What needs to be done:
The material below holds a span beginning at the line with "- English: The response cited credible" and ending at the line with "### Answer GPT-4o". Quote that span exactly, both ends included, and only that span.
------------------------
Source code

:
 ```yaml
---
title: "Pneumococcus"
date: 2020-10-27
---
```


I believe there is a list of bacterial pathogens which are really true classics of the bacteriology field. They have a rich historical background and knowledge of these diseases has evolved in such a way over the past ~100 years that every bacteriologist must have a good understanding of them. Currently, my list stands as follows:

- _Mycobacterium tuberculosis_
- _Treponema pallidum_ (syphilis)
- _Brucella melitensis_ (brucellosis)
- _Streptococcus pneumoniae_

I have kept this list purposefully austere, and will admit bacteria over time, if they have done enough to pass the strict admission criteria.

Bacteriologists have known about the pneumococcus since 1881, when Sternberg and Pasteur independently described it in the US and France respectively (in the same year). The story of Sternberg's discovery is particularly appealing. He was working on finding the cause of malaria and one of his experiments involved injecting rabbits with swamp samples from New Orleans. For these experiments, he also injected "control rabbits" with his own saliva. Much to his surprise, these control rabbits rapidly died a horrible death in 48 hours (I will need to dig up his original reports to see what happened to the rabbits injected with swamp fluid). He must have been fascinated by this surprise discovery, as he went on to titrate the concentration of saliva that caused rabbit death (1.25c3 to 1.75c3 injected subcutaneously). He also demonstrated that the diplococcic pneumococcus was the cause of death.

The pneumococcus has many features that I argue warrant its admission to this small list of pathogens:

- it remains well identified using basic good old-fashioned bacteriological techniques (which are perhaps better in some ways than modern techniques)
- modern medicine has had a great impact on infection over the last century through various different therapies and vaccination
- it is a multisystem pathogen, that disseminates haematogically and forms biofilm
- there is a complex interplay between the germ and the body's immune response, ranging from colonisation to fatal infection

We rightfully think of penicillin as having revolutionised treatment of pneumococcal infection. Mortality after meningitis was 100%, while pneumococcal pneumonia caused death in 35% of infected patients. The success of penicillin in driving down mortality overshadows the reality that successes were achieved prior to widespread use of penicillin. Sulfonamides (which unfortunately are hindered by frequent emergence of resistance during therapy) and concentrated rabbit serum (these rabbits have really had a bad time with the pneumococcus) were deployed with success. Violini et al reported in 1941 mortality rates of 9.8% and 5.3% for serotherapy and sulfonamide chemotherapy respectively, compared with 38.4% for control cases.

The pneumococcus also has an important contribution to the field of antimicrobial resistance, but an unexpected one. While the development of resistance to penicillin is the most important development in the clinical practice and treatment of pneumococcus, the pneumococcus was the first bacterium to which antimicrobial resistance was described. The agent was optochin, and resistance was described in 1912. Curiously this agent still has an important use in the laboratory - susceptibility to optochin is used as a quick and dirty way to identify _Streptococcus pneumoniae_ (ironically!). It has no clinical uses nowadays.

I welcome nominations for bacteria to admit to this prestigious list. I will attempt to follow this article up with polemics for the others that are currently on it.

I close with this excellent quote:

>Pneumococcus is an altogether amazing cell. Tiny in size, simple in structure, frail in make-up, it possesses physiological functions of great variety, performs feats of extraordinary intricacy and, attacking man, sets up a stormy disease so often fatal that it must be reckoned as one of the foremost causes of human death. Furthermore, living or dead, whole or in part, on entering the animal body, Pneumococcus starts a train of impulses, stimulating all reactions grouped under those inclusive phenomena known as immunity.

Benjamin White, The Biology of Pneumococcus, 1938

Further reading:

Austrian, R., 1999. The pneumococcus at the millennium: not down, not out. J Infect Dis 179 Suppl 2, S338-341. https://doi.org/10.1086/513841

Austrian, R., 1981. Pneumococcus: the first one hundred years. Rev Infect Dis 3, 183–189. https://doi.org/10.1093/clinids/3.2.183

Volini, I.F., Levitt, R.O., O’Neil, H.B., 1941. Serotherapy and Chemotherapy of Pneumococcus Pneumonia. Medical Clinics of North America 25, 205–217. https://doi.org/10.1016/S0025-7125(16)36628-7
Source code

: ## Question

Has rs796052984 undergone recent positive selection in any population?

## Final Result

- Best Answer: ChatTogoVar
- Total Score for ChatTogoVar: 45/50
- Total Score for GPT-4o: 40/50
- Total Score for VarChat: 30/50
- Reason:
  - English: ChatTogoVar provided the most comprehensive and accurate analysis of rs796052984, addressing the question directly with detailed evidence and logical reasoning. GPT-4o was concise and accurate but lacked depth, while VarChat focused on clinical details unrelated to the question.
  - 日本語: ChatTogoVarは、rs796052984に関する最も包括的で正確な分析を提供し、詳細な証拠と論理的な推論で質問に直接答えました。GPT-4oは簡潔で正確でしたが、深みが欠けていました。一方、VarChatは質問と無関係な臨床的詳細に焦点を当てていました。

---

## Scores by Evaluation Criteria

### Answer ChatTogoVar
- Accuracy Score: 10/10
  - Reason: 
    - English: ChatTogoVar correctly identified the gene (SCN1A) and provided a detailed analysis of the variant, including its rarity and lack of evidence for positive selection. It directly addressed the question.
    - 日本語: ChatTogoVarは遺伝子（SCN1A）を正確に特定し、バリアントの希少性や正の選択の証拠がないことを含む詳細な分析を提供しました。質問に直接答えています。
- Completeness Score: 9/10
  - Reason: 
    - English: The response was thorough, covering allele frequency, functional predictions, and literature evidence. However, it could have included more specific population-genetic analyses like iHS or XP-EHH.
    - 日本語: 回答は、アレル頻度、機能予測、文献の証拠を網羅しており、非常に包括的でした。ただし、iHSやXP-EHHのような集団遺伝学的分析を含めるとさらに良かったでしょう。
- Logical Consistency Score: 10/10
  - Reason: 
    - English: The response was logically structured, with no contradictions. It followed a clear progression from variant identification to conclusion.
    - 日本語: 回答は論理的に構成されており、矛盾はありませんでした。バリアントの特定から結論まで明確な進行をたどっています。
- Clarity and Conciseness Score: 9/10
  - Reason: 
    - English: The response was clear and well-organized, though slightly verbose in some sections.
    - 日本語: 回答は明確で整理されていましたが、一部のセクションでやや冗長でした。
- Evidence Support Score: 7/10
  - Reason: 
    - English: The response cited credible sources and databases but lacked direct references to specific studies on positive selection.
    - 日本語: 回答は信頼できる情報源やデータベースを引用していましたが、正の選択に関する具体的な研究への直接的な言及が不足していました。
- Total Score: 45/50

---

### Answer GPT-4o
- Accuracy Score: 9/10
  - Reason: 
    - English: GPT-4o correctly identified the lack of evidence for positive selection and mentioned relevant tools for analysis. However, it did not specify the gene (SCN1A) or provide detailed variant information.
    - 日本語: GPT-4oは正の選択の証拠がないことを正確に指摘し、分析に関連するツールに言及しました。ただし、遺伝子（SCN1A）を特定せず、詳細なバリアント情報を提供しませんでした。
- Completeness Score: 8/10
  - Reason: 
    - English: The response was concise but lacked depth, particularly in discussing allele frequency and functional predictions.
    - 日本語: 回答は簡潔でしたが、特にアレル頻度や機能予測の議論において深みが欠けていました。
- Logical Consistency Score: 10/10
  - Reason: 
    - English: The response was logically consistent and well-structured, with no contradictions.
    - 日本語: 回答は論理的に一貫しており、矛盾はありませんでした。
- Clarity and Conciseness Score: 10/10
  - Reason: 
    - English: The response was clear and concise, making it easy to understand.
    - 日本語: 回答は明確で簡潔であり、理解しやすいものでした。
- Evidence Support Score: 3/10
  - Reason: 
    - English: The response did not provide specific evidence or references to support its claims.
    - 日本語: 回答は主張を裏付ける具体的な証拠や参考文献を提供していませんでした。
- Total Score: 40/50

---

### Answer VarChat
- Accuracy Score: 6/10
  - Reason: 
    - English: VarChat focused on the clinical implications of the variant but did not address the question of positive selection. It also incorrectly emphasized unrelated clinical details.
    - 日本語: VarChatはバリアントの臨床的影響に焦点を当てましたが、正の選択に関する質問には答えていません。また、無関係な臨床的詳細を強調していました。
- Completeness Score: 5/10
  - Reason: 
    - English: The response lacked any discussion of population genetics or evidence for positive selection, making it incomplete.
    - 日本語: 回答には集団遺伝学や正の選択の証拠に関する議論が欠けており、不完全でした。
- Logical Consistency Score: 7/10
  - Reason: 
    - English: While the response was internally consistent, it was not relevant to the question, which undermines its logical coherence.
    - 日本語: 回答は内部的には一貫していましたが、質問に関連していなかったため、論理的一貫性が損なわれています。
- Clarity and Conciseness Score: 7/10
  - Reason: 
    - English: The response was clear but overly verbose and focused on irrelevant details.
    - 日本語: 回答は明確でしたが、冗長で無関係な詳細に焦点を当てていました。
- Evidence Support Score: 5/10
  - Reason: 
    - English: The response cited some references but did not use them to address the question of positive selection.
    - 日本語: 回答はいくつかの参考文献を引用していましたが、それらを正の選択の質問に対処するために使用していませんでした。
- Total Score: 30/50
------------------------
Solution:
    - English: The response cited credible sources and databases but lacked direct references to specific studies on positive selection.
    - 日本語: 回答は信頼できる情報源やデータベースを引用していましたが、正の選択に関する具体的な研究への直接的な言及が不足していました。
- Total Score: 45/50

---

### Answer GPT-4o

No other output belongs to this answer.